MAP: Dominion Energy and its partners are surveying an alternative route for part of the controversial Atlantic Coast natural-gas pipeline. The current path is in blue, the alternative in black. Map submitted by Dominion to the Federal Energy Regulatory Commission.
MAP: Dominion Energy and its partners are surveying an alternative route for part of the controversial Atlantic Coast natural-gas pipeline. The current path is in blue, the alternative in black. Map submitted by Dominion to the Federal Energy Regulatory Commission.
February 19, 2015

RICHMOND, Va. - Dominion Energy and its partners say they are surveying an alternative route for part of the controversial Atlantic Coast natural-gas pipeline. Opponents say it's not an improvement. The new route would send the 42-inch pipeline south of the current proposed path in Randolph and Pocahontas counties of West Virginia and in Highland County, Virginia.

Rick Webb, coordinator with the Dominion Pipeline Monitoring Coalition, says the alternative route would miss some environmentally-sensitive areas. But he says it would send the pipeline through land that's more cut up, harder and riskier to build in and it would cross more difficult waterways.

"It would involve crossing the Greenbrier River just south of Cass," says Webb. "It would cross the Jackson River and Back Creek in Virginia, where the rivers are much larger than the previous route would have crossed."

The $5 billion, 550-mile pipeline would carry 1.5 billion cubic feet of gas a day from northern West Virginia as far as North Carolina.
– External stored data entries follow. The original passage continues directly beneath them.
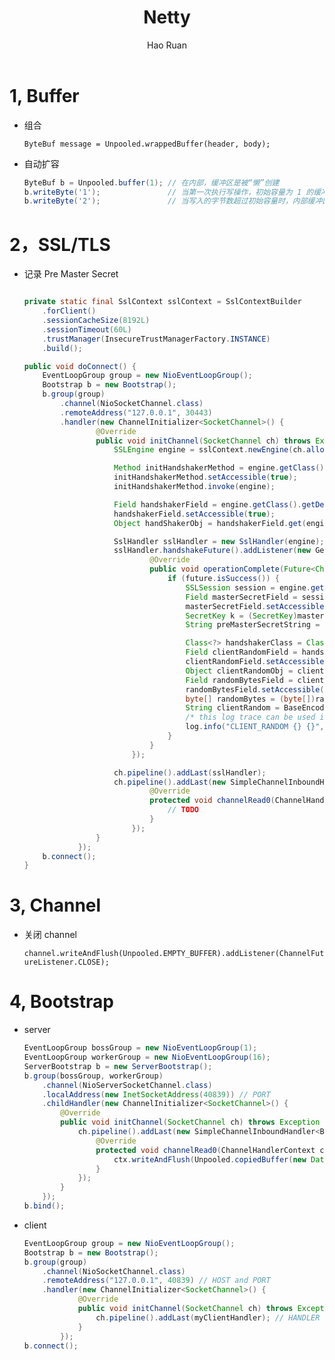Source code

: #+TITLE:     Netty
#+AUTHOR:    Hao Ruan
#+EMAIL:     ruanhao1116@gmail.com
#+LANGUAGE:  en
#+LINK_HOME: http://www.github.com/ruanhao
#+HTML_HEAD: <link rel="stylesheet" type="text/css" href="../css/style.css" />
#+OPTIONS:   H:2 num:nil \n:nil @:t ::t |:t ^:{} _:{} *:t TeX:t LaTeX:t
#+STARTUP:   showall

* 1, Buffer

- 组合

  =ByteBuf message = Unpooled.wrappedBuffer(header, body);=

- 自动扩容

  #+BEGIN_SRC java
    ByteBuf b = Unpooled.buffer(1); // 在内部，缓冲区是被“懒”创建
    b.writeByte('1');               // 当第一次执行写操作，初始容量为 1 的缓冲区被创建
    b.writeByte('2');               // 当写入的字节数超过初始容量时，内部缓冲区自动分配更大的容量
  #+END_SRC

* 2，SSL/TLS

- 记录 Pre Master Secret

  #+BEGIN_SRC java

    private static final SslContext sslContext = SslContextBuilder
        .forClient()
        .sessionCacheSize(8192L)
        .sessionTimeout(60L)
        .trustManager(InsecureTrustManagerFactory.INSTANCE)
        .build();

    public void doConnect() {
        EventLoopGroup group = new NioEventLoopGroup();
        Bootstrap b = new Bootstrap();
        b.group(group)
            .channel(NioSocketChannel.class)
            .remoteAddress("127.0.0.1", 30443)
            .handler(new ChannelInitializer<SocketChannel>() {
                    @Override
                    public void initChannel(SocketChannel ch) throws Exception {
                        SSLEngine engine = sslContext.newEngine(ch.alloc());

                        Method initHandshakerMethod = engine.getClass().getDeclaredMethod("initHandshaker");
                        initHandshakerMethod.setAccessible(true);
                        initHandshakerMethod.invoke(engine);

                        Field handshakerField = engine.getClass().getDeclaredField("handshaker");
                        handshakerField.setAccessible(true);
                        Object handShakerObj = handshakerField.get(engine);

                        SslHandler sslHandler = new SslHandler(engine);
                        sslHandler.handshakeFuture().addListener(new GenericFutureListener<Future<Channel>>() {
                                @Override
                                public void operationComplete(Future<Channel> future) throws Exception {
                                    if (future.isSuccess()) {
                                        SSLSession session = engine.getSession();
                                        Field masterSecretField = session.getClass().getDeclaredField("masterSecret");
                                        masterSecretField.setAccessible(true);
                                        SecretKey k = (SecretKey)masterSecretField.get(session);
                                        String preMasterSecretString = BaseEncoding.base16().encode(k.getEncoded()).toLowerCase();

                                        Class<?> handshakerClass = Class.forName("sun.security.ssl.Handshaker");
                                        Field clientRandomField = handshakerClass.getDeclaredField("clnt_random");
                                        clientRandomField.setAccessible(true);
                                        Object clientRandomObj = clientRandomField.get(handShakerObj);
                                        Field randomBytesField = clientRandomObj.getClass().getDeclaredField("random_bytes");
                                        randomBytesField.setAccessible(true);
                                        byte[] randomBytes = (byte[])randomBytesField.get(clientRandomObj);
                                        String clientRandom = BaseEncoding.base16().encode(randomBytes).toLowerCase();
                                        /* this log trace can be used in SSLKEYLOGFILE understood by wireshark */
                                        log.info("CLIENT_RANDOM {} {}", clientRandom, preMasterSecretString);
                                    }
                                }
                            });

                        ch.pipeline().addLast(sslHandler);
                        ch.pipeline().addLast(new SimpleChannelInboundHandler<ByteBuf>() {
                                @Override
                                protected void channelRead0(ChannelHandlerContext ctx, ByteBuf msg) throws Exception {
                                    // TODO
                                }
                            });
                    }
                });
        b.connect();
    }
  #+END_SRC


* 3, Channel

- 关闭 channel

  =channel.writeAndFlush(Unpooled.EMPTY_BUFFER).addListener(ChannelFutureListener.CLOSE);=

* 4, Bootstrap

- server

  #+BEGIN_SRC java
    EventLoopGroup bossGroup = new NioEventLoopGroup(1);
    EventLoopGroup workerGroup = new NioEventLoopGroup(16);
    ServerBootstrap b = new ServerBootstrap();
    b.group(bossGroup, workerGroup)
        .channel(NioServerSocketChannel.class)
        .localAddress(new InetSocketAddress(40839)) // PORT
        .childHandler(new ChannelInitializer<SocketChannel>() {
            @Override
            public void initChannel(SocketChannel ch) throws Exception {
                ch.pipeline().addLast(new SimpleChannelInboundHandler<ByteBuf>() { // HANDLER
                    @Override
                    protected void channelRead0(ChannelHandlerContext ctx, ByteBuf msg) throws Exception {
                        ctx.writeAndFlush(Unpooled.copiedBuffer(new Date().toString() + "\n", Charsets.UTF_8));
                    }
                });
            }
        });
    b.bind();
  #+END_SRC

- client

  #+BEGIN_SRC java
    EventLoopGroup group = new NioEventLoopGroup();
    Bootstrap b = new Bootstrap();
    b.group(group)
        .channel(NioSocketChannel.class)
        .remoteAddress("127.0.0.1", 40839) // HOST and PORT
        .handler(new ChannelInitializer<SocketChannel>() {
                @Override
                public void initChannel(SocketChannel ch) throws Exception {
                    ch.pipeline().addLast(myClientHandler); // HANDLER
                }
            });
    b.connect();
  #+END_SRC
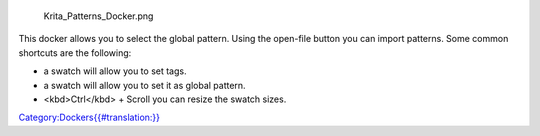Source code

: .. figure:: Krita_Patterns_Docker.png
   :alt: Krita_Patterns_Docker.png

   Krita\_Patterns\_Docker.png

This docker allows you to select the global pattern. Using the open-file
button you can import patterns. Some common shortcuts are the following:

-  

   .. raw:: mediawiki

      {{MouseButton|right}}

   a swatch will allow you to set tags.

-  

   .. raw:: mediawiki

      {{MouseButton|left}}

   a swatch will allow you to set it as global pattern.

-  <kbd>Ctrl</kbd> + Scroll you can resize the swatch sizes.

`Category:Dockers{{#translation:}} <Category:Dockers{{#translation:}}>`__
Dominion says it would lower natural-gas prices, which should create jobs.

The new route would go nearer to Snowshoe ski resort. It would avoid much of the Monongahela National Forest but go through more national forest land in Virginia. Beth Little with the Eight Rivers Council in Pocahontas County says Forest Service rules might actually be behind the new path.

"Not having an alternative is violating national forest regulation," says Webb. "They might have to throw out an alternative just to satisfy that and still pick their preferred route."

The pipeline has provoked intense opposition from Virginia landowners. The old route would cross Pen Goodall's sheep farm, which straddles the state border. He's being sued for refusing to allow Dominion surveyors onto his land, but says he'd rather go to jail than let them survey.

"I'm going to stand my ground because it will just totally destroy everything I have ever done," Goodall says. "My farm has around 32 springs on it, and creeks and once it's gone, it's gone."

According to Webb, the company is having trouble getting the pipeline approved, but he says it doesn't seem to care much what landowners such as Goodall think.

"I don't think public opinion is the problem," Webb says. "It's the legal issues. Some of these landscapes have protections. Dominion is going to have problems. It's not going to be able to circumvent dealing with these issues."